1. Data subyektif : meliputi ekspresi perasaan sendiri,
tidak ada keinginan untuk kontak dengan sesama, kehilangan orang yang dekat,
memiliki tameng untuk berhubungan dengan orang lain, perubahan dalam rencana
hidup dan support system yang adekuat.
2. Data obyektif : berfokus pada pembatasan fisik,
ketidakmampuan dan issue di masyarakat.
Penemuan karakteristik
1. Data fisik atau ketrampilan mental atau perubahan status
kesehatan.
2. Kurang perhatian dan aktivitas untuk tahap pertumbuhan
mental dan usia.
3. Sedih atau apek dangkal.
4. Tidak adanya support/ dukungan dari orang lain (keluarga,
teman atau kelompok sosial).
5. Menarik diri dan ketidakmampuan atau gangguan dalam
komunikasi.
6. Ketidakmampuan mengekspresikan atau kehilangan tujuan
hidup.
7. Tingkah laku sulit menerima orang lain.
8. Tidak ada kontak mata.
9. Menyendiri.
10. Isolasi dalam tingkah laku pilihan.
11. Ketidakmampuan mengekspresikan perasaan kesendirian
dengan orang lain.
12. Ekspresi menjadi “berbeda” dan ketidak mampuan untuk
bertemu dengan yang lain.
13. Gangguan dalam situasi sosial.
Berhubungan dengan faktor:
1. Perubahan dalam kesehatan.
2. Defisit sensori.
3. Gangguan mobilitas.
4. Gangguan perkembangan .
5. Perubahan fisik.
6. Inadekuat atau kehilangan sumber diri.

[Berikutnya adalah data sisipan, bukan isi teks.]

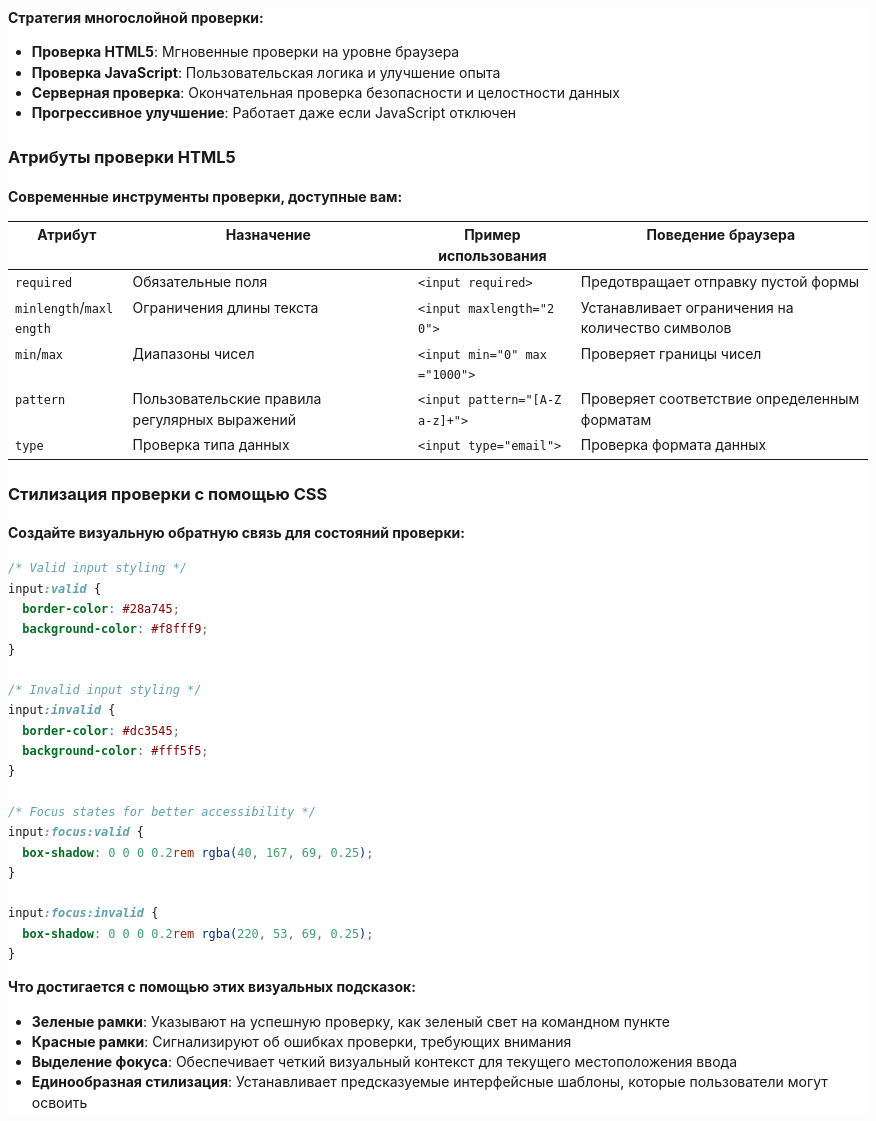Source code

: **Стратегия многослойной проверки:**
- **Проверка HTML5**: Мгновенные проверки на уровне браузера
- **Проверка JavaScript**: Пользовательская логика и улучшение опыта
- **Серверная проверка**: Окончательная проверка безопасности и целостности данных
- **Прогрессивное улучшение**: Работает даже если JavaScript отключен

### Атрибуты проверки HTML5

**Современные инструменты проверки, доступные вам:**

| Атрибут | Назначение | Пример использования | Поведение браузера |
|---------|------------|-----------------------|--------------------|
| `required` | Обязательные поля | `<input required>` | Предотвращает отправку пустой формы |
| `minlength`/`maxlength` | Ограничения длины текста | `<input maxlength="20">` | Устанавливает ограничения на количество символов |
| `min`/`max` | Диапазоны чисел | `<input min="0" max="1000">` | Проверяет границы чисел |
| `pattern` | Пользовательские правила регулярных выражений | `<input pattern="[A-Za-z]+">` | Проверяет соответствие определенным форматам |
| `type` | Проверка типа данных | `<input type="email">` | Проверка формата данных |

### Стилизация проверки с помощью CSS

**Создайте визуальную обратную связь для состояний проверки:**

```css
/* Valid input styling */
input:valid {
  border-color: #28a745;
  background-color: #f8fff9;
}

/* Invalid input styling */
input:invalid {
  border-color: #dc3545;
  background-color: #fff5f5;
}

/* Focus states for better accessibility */
input:focus:valid {
  box-shadow: 0 0 0 0.2rem rgba(40, 167, 69, 0.25);
}

input:focus:invalid {
  box-shadow: 0 0 0 0.2rem rgba(220, 53, 69, 0.25);
}
```

**Что достигается с помощью этих визуальных подсказок:**
- **Зеленые рамки**: Указывают на успешную проверку, как зеленый свет на командном пункте
- **Красные рамки**: Сигнализируют об ошибках проверки, требующих внимания
- **Выделение фокуса**: Обеспечивает четкий визуальный контекст для текущего местоположения ввода
- **Единообразная стилизация**: Устанавливает предсказуемые интерфейсные шаблоны, которые пользователи могут освоить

7. Ketergantungan kimiawi.
8. Perhatian kurang.
9. Pertukaran dalam status mental.
10. Ketidakmampuan bersosialisasi.
11. Gangguan komunikasi.
12. Ketidakmampuan mengembangkan perasaan puas dalam hubungan
sosial.
13. Perceraian.
14. Homoseksual.
15. Kemiskinan.
D. Diagnosa Keperawatan
Budi Ana Keliat (1998)
mengemukakan untuk memudahkan penyusunan diagnosa keperawatan, maka disusun
pohon masalah.
|
|
Dari pohon masalah diatas dapat dirumuskan diagnosa menurut NANDA:
1. Resiko tinggi kekerasan berhubungan dengan halusinasi
pendengaran
2. Gangguan persepsi sensori berhubungan dengan kurangnya
stimulus lingkungan.
3. Kerusakan interaksi sosial berhubungan dengan gangguan konsep diri..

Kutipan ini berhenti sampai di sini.